Most animals have sensory systems that allow them to balance and orient relative to the pull of gravity. Structures responsible for these functions range from very simple statocysts found in many aquatic invertebrates to the complex inner ear of mammals. Previous studies suggest that the specialized mechanosensory structures responsible for balance in vertebrates and insects may be homologous based on the requirement and expression of group II Pax genes (i.e., Pax-2/5/8 genes). Here we report the expression of a Pax-258 gene in the statocysts and other chemosensory and mechanosensory cells during the development of the gastropod mollusk Haliotis asinina, a member of the Lophotrochozoa. Based on the phylogenetic distribution of geosensory systems and the consistent expression of Pax-258 in the cells that form these systems, we propose that Pax-258, along with POU-III and -IV genes, has an ancient and conserved role in the formation of structures responsible for balance and geotaxis in eumetazoans.

Expression of anterior Hox genes during larval development of the gastropod Haliotis asinina.

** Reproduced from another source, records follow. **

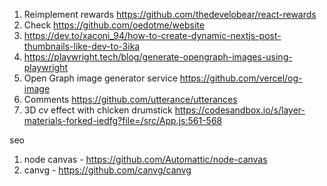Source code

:1. Reimplement rewards https://github.com/thedevelobear/react-rewards
2. Check https://github.com/oedotme/website
3. https://dev.to/xaconi_94/how-to-create-dynamic-nextjs-post-thumbnails-like-dev-to-3ika
4. https://playwright.tech/blog/generate-opengraph-images-using-playwright
5. Open Graph image generator service https://github.com/vercel/og-image
6. Comments https://github.com/utterance/utterances
7. 3D cv effect with chicken drumstick https://codesandbox.io/s/layer-materials-forked-iedfg?file=/src/App.js:561-568 

seo
1. node canvas - https://github.com/Automattic/node-canvas
2. canvg - https://github.com/canvg/canvg
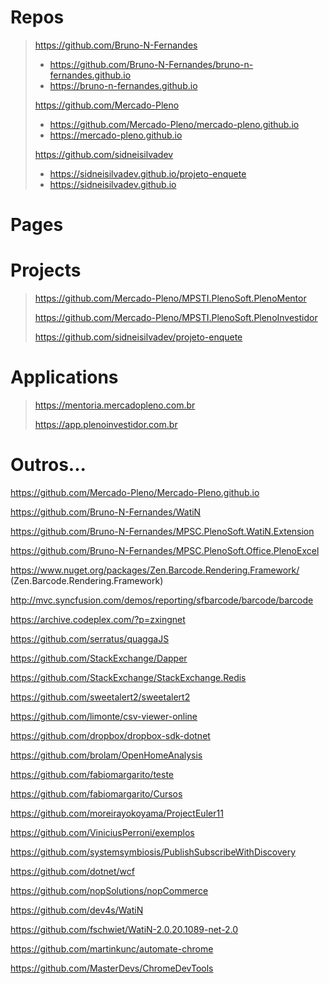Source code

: # Repos
> https://github.com/Bruno-N-Fernandes
> - https://github.com/Bruno-N-Fernandes/bruno-n-fernandes.github.io
> - https://bruno-n-fernandes.github.io
> 
> https://github.com/Mercado-Pleno
> - https://github.com/Mercado-Pleno/mercado-pleno.github.io
> - https://mercado-pleno.github.io
> 
> https://github.com/sidneisilvadev
> - https://sidneisilvadev.github.io/projeto-enquete
> - https://sidneisilvadev.github.io


# Pages
> 
> 


# Projects
> https://github.com/Mercado-Pleno/MPSTI.PlenoSoft.PlenoMentor
> 
> https://github.com/Mercado-Pleno/MPSTI.PlenoSoft.PlenoInvestidor
> 
> https://github.com/sidneisilvadev/projeto-enquete


# Applications
> https://mentoria.mercadopleno.com.br
> 
> https://app.plenoinvestidor.com.br


# Outros...
https://github.com/Mercado-Pleno/Mercado-Pleno.github.io

https://github.com/Bruno-N-Fernandes/WatiN

https://github.com/Bruno-N-Fernandes/MPSC.PlenoSoft.WatiN.Extension

https://github.com/Bruno-N-Fernandes/MPSC.PlenoSoft.Office.PlenoExcel

https://www.nuget.org/packages/Zen.Barcode.Rendering.Framework/ (Zen.Barcode.Rendering.Framework)

http://mvc.syncfusion.com/demos/reporting/sfbarcode/barcode/barcode

https://archive.codeplex.com/?p=zxingnet

https://github.com/serratus/quaggaJS

https://github.com/StackExchange/Dapper

https://github.com/StackExchange/StackExchange.Redis

https://github.com/sweetalert2/sweetalert2

https://github.com/limonte/csv-viewer-online

https://github.com/dropbox/dropbox-sdk-dotnet

https://github.com/brolam/OpenHomeAnalysis

https://github.com/fabiomargarito/teste

https://github.com/fabiomargarito/Cursos

https://github.com/moreirayokoyama/ProjectEuler11

https://github.com/ViniciusPerroni/exemplos

https://github.com/systemsymbiosis/PublishSubscribeWithDiscovery

https://github.com/dotnet/wcf

https://github.com/nopSolutions/nopCommerce

https://github.com/dev4s/WatiN

https://github.com/fschwiet/WatiN-2.0.20.1089-net-2.0

https://github.com/martinkunc/automate-chrome

https://github.com/MasterDevs/ChromeDevTools
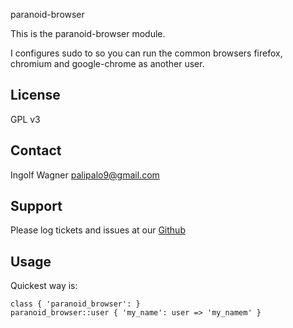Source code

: paranoid-browser

This is the paranoid-browser module.

I configures sudo to so you can run the common browsers firefox, chromium and google-chrome as another user.

License
-------
GPL v3


Contact
-------
Ingolf Wagner <palipalo9@gmail.com>


Support
-------

Please log tickets and issues at our [Github](http://github.com/myDistro/paranoid_browser/issues)


Usage
-----

Quickest way is:
    
    class { 'paranoid_browser': }
    paranoid_browser::user { 'my_name': user => 'my_namem' }



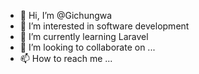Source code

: - 👋 Hi, I’m @Gichungwa
- 👀 I’m interested in software development
- 🌱 I’m currently learning Laravel
- 💞️ I’m looking to collaborate on ...
- 📫 How to reach me ...

<!---
Gichungwa/Gichungwa is a ✨ special ✨ repository because its `README.md` (this file) appears on your GitHub profile.
You can click the Preview link to take a look at your changes.
--->
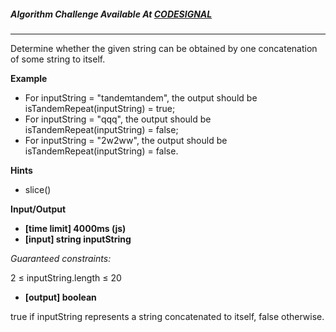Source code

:##### Algorithm Challenge Available At [CODESIGNAL](https://app.codesignal.com/arcade/code-arcade/book-market/2SDWWyHY9Xw5CpphY)

---

Determine whether the given string can be obtained by one concatenation of some string to itself.

**Example**

- For inputString = "tandemtandem", the output should be
  isTandemRepeat(inputString) = true;
- For inputString = "qqq", the output should be
  isTandemRepeat(inputString) = false;
- For inputString = "2w2ww", the output should be
  isTandemRepeat(inputString) = false.

**Hints**

- slice()

**Input/Output**

- **[time limit] 4000ms (js)**
- **[input] string inputString**

_Guaranteed constraints:_

2 ≤ inputString.length ≤ 20

- **[output] boolean**

true if inputString represents a string concatenated to itself, false otherwise.
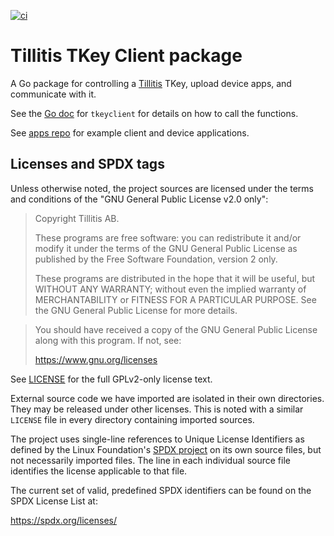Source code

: [![ci](https://github.com/tillitis/tkeyclient/actions/workflows/ci.yaml/badge.svg?branch=main&event=push)](https://github.com/tillitis/tkeyclient/actions/workflows/ci.yaml)

# Tillitis TKey Client package

A Go package for controlling a [Tillitis](https://tillitis.se/) TKey,
upload device apps, and communicate with it.

See the [Go doc](https://pkg.go.dev/github.com/tillitis/tkeyclient)
for `tkeyclient` for details on how to call the functions.

See [apps repo](https://github.com/tillitis/tillitis-key1-apps/) for
example client and device applications.

## Licenses and SPDX tags

Unless otherwise noted, the project sources are licensed under the
terms and conditions of the "GNU General Public License v2.0 only":

> Copyright Tillitis AB.
>
> These programs are free software: you can redistribute it and/or
> modify it under the terms of the GNU General Public License as
> published by the Free Software Foundation, version 2 only.
>
> These programs are distributed in the hope that it will be useful,
> but WITHOUT ANY WARRANTY; without even the implied warranty of
> MERCHANTABILITY or FITNESS FOR A PARTICULAR PURPOSE. See the GNU
> General Public License for more details.

> You should have received a copy of the GNU General Public License
> along with this program. If not, see:
>
> https://www.gnu.org/licenses

See [LICENSE](LICENSE) for the full GPLv2-only license text.

External source code we have imported are isolated in their own
directories. They may be released under other licenses. This is noted
with a similar `LICENSE` file in every directory containing imported
sources.

The project uses single-line references to Unique License Identifiers
as defined by the Linux Foundation's [SPDX project](https://spdx.org/)
on its own source files, but not necessarily imported files. The line
in each individual source file identifies the license applicable to
that file.

The current set of valid, predefined SPDX identifiers can be found on
the SPDX License List at:

https://spdx.org/licenses/
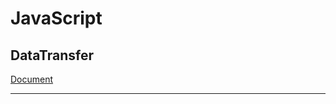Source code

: # JavaScript



## DataTransfer

[Document][1]



---

[1]: https://www.zhangxinxu.com/wordpress/2018/09/drag-drop-datatransfer-js/	"DataTransfer"


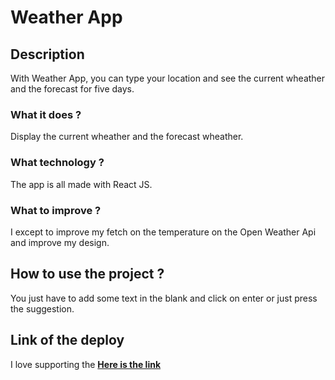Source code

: # Weather App

## Description

With Weather App, you can type your location and see the current wheather and the forecast for five days.

### What it does ?

Display the current wheather and the forecast wheather.

### What technology ?

The app is all made with React JS.

### What to improve ?

I except to improve my fetch on the temperature on the Open Weather Api and improve my design.

## How to use the project ?

You just have to add some text in the blank and click on enter or just press the suggestion.

## Link of the deploy
I love supporting the **[Here is the link](https://charming-cassata-2d9ec5.netlify.app/)**
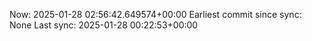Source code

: Now: 2025-01-28 02:56:42.649574+00:00 Earliest commit since sync: None Last sync: 2025-01-28 00:22:53+00:00
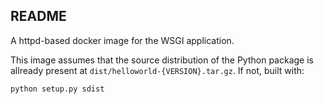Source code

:## README

A httpd-based docker image for the WSGI application. 

This image assumes that the source distribution of the Python package
is allready present at `dist/helloworld-{VERSION}.tar.gz`. 
If not, built with:

    python setup.py sdist
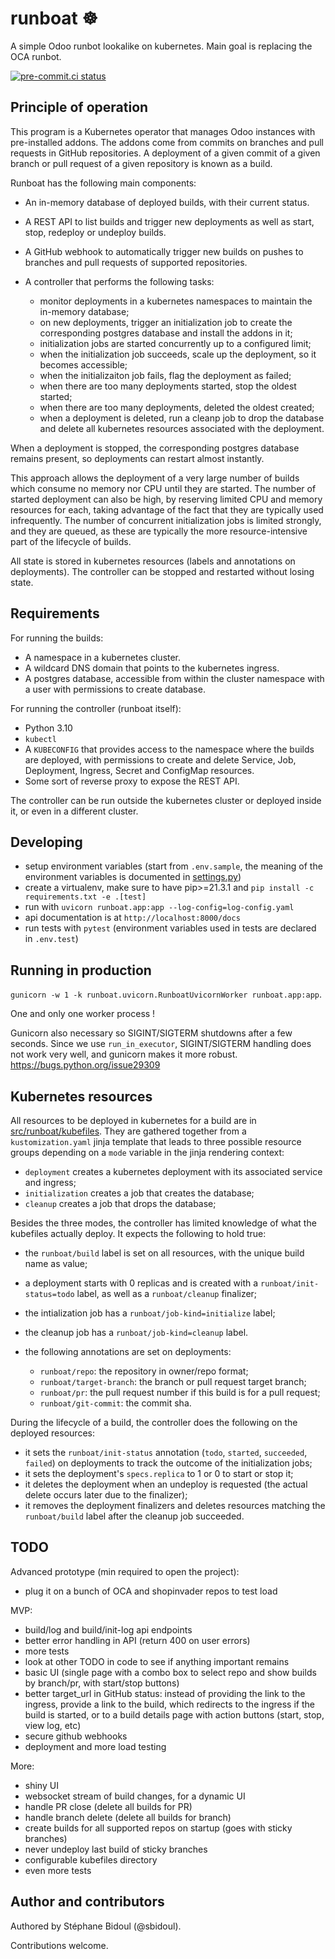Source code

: # runboat ☸️

A simple Odoo runbot lookalike on kubernetes. Main goal is replacing the OCA runbot.

[![pre-commit.ci status](https://results.pre-commit.ci/badge/github/sbidoul/runboat/main.svg)](https://results.pre-commit.ci/latest/github/sbidoul/runboat/main)

## Principle of operation

This program is a Kubernetes operator that manages Odoo instances with pre-installed
addons. The addons come from commits on branches and pull requests in GitHub
repositories. A deployment of a given commit of a given branch or pull request of a
given repository is known as a build.

Runboat has the following main components:

- An in-memory database of deployed builds, with their current status.
- A REST API to list builds and trigger new deployments as well as start, stop, redeploy
  or undeploy builds.
- A GitHub webhook to automatically trigger new builds on pushes to branches and pull
  requests of supported repositories.
- A controller that performs the following tasks:

  - monitor deployments in a kubernetes namespaces to maintain the in-memory database;
  - on new deployments, trigger an initialization job to create the corresponding
    postgres database and install the addons in it;
  - initialization jobs are started concurrently up to a configured limit;
  - when the initialization job succeeds, scale up the deployment, so it becomes
    accessible;
  - when the initializaiton job fails, flag the deployment as failed;
  - when there are too many deployments started, stop the oldest started;
  - when there are too many deployments, deleted the oldest created;
  - when a deployment is deleted, run a cleanp job to drop the database and delete
    all kubernetes resources associated with the deployment.

When a deployment is stopped, the corresponding postgres database remains present, so
deployments can restart almost instantly.

This approach allows the deployment of a very large number of builds which consume no
memory nor CPU until they are started. The number of started deployment can also be
high, by reserving limited CPU and memory resources for each, taking advantage of the
fact that they are typically used infrequently. The number of concurrent initialization
jobs is limited strongly, and they are queued, as these are typically the more
resource-intensive part of the lifecycle of builds.

All state is stored in kubernetes resources (labels and annotations on deployments). The
controller can be stopped and restarted without losing state.

## Requirements

For running the builds:

- A namespace in a kubernetes cluster.
- A wildcard DNS domain that points to the kubernetes ingress.
- A postgres database, accessible from within the cluster namespace with a user with
  permissions to create database.

For running the controller (runboat itself):

- Python 3.10
- `kubectl`
- A `KUBECONFIG` that provides access to the namespace where the builds are deployed,
  with permissions to create and delete Service, Job, Deployment, Ingress, Secret and
  ConfigMap resources.
- Some sort of reverse proxy to expose the REST API.

The controller can be run outside the kubernetes cluster or deployed inside it, or even
in a different cluster.

## Developing

- setup environment variables (start from `.env.sample`, the meaning of the environment
  variables is documented in [settings.py](./src/runboat/settings.py))
- create a virtualenv, make sure to have pip>=21.3.1 and `pip install -c
  requirements.txt -e .[test]`
- run with `uvicorn runboat.app:app --log-config=log-config.yaml`
- api documentation is at `http://localhost:8000/docs`
- run tests with `pytest` (environment variables used in tests are declared in
  `.env.test`)

## Running in production

`gunicorn -w 1 -k runboat.uvicorn.RunboatUvicornWorker runboat.app:app`.

One and only one worker process !

Gunicorn also necessary so SIGINT/SIGTERM shutdowns after a few seconds. Since we use
`run_in_executor`, SIGINT/SIGTERM handling does not work very well, and gunicorn makes
it more robust. https://bugs.python.org/issue29309

## Kubernetes resources

All resources to be deployed in kubernetes for a build are in
[src/runboat/kubefiles](./src/runboat/kubefiles). They are gathered together from a
`kustomization.yaml` jinja template that leads to three possible resource groups
depending on a `mode` variable in the jinja rendering context:

- `deployment` creates a kubernetes deployment with its associated service and ingress;
- `initialization` creates a job that creates the database;
- `cleanup` creates a job that drops the database;

Besides the three modes, the controller has limited knowledge of what the kubefiles
actually deploy. It expects the following to hold true:

- the `runboat/build` label is set on all resources, with the unique build name as
  value;
- a deployment starts with 0 replicas and is created with a
  `runboat/init-status=todo` label, as well as a `runboat/cleanup` finalizer;
- the intialization job has a `runboat/job-kind=initialize` label;
- the cleanup job has a `runboat/job-kind=cleanup` label.
- the following annotations are set on deployments:

  - `runboat/repo`: the repository in owner/repo format;
  - `runboat/target-branch`: the branch or pull request target branch;
  - `runboat/pr`: the pull request number if this build is for a pull request;
  - `runboat/git-commit`: the commit sha.

During the lifecycle of a build, the controller does the following on the deployed
resources:

- it sets the `runboat/init-status` annotation (`todo`, `started`, `succeeded`,
  `failed`) on deployments to track the outcome of the initialization jobs;
- it sets the deployment's `specs.replica` to 1 or 0 to start or stop it;
- it deletes the deployment when an undeploy is requested (the actual delete occurs
  later due to the finalizer);
- it removes the deployment finalizers and deletes resources matching the
  `runboat/build` label after the cleanup job succeeded.

## TODO

Advanced prototype (min required to open the project):

- plug it on a bunch of OCA and shopinvader repos to test load

MVP:

- build/log and build/init-log api endpoints
- better error handling in API (return 400 on user errors)
- more tests
- look at other TODO in code to see if anything important remains
- basic UI (single page with a combo box to select repo and show builds by branch/pr,
  with start/stop buttons)
- better target_url in GitHub status: instead of providing the link to the ingress,
  provide a link to the build, which redirects to the ingress if the build is started,
  or to a build details page with action buttons (start, stop, view log, etc)
- secure github webhooks
- deployment and more load testing

More:

- shiny UI
- websocket stream of build changes, for a dynamic UI
- handle PR close (delete all builds for PR)
- handle branch delete (delete all builds for branch)
- create builds for all supported repos on startup (goes with sticky branches)
- never undeploy last build of sticky branches
- configurable kubefiles directory
- even more tests

## Author and contributors

Authored by Stéphane Bidoul (@sbidoul).

Contributions welcome.
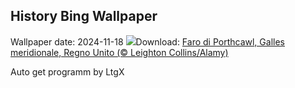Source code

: ## History Bing Wallpaper
Wallpaper date: 2024-11-18
![](https://www.bing.com/th?id=OHR.PorthcawlLighthouse_IT-IT6522253839_UHD.jpg&w=1000)Download: [Faro di Porthcawl, Galles meridionale, Regno Unito (© Leighton Collins/Alamy)](https://www.bing.com/th?id=OHR.PorthcawlLighthouse_IT-IT6522253839_UHD.jpg)

Auto get programm by LtgX

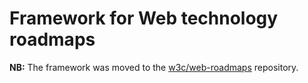 # Framework for Web technology roadmaps

**NB:** The framework was moved to the [w3c/web-roadmaps](https://github.com/w3c/web-roadmaps/) repository.
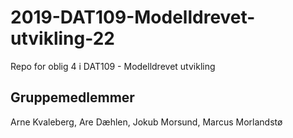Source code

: # 2019-DAT109-Modelldrevet-utvikling-22

Repo for oblig 4 i DAT109 - Modelldrevet utvikling

## Gruppemedlemmer
Arne Kvaleberg, Are Dæhlen, Jokub Morsund, Marcus Morlandstø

We report the spatial expression patterns of five anterior Hox genes during larval development of the gastropod mollusc Haliotis asinina, an unsegmented spiralian lophotrochozoan. Molecular alignments and phylogenetic analysis indicate that these genes are homologues of Drosophila HOM-C genes labial, proboscipedia, zen, Deformed, and Sex combs reduced; the abalone genes are named Has-Hox1, -Hox2, -Hox3, -Hox4, and -Hox5. Has-Hox transcripts are first detected in the free-swimming trochophore larval stage and restricted to the posttrochal ectoderm. Has-Hox2, -Hox3, and -Hox4 are expressed in bilaterally symmetrical and overlapping patterns in presumptive neuroectodermal cells on the ventral side of the trochophore. Has-Hox1 expression is restricted to a ring of cells on the dorsoposterior surface, corresponding to the outer mantle edge where new larval shell is being synthesized. There appears to be little change in the expression domains of these Has-Hox genes in pre- and posttorsional veliger larvae, with expression maintained in ectodermal and neuroectodermal tissues. Has-Hox2, -Hox3, -Hox4, and-Hox5 appear to be expressed in a colinear manner in the ganglia and connectives in the twisted nervous system. This pattern is not evident in older larvae. Has-Hox1 and-Hox4 are expressed in the margin of the mantle in the posttorsional veliger, suggesting that Hox genes play a role in gastropod shell formation.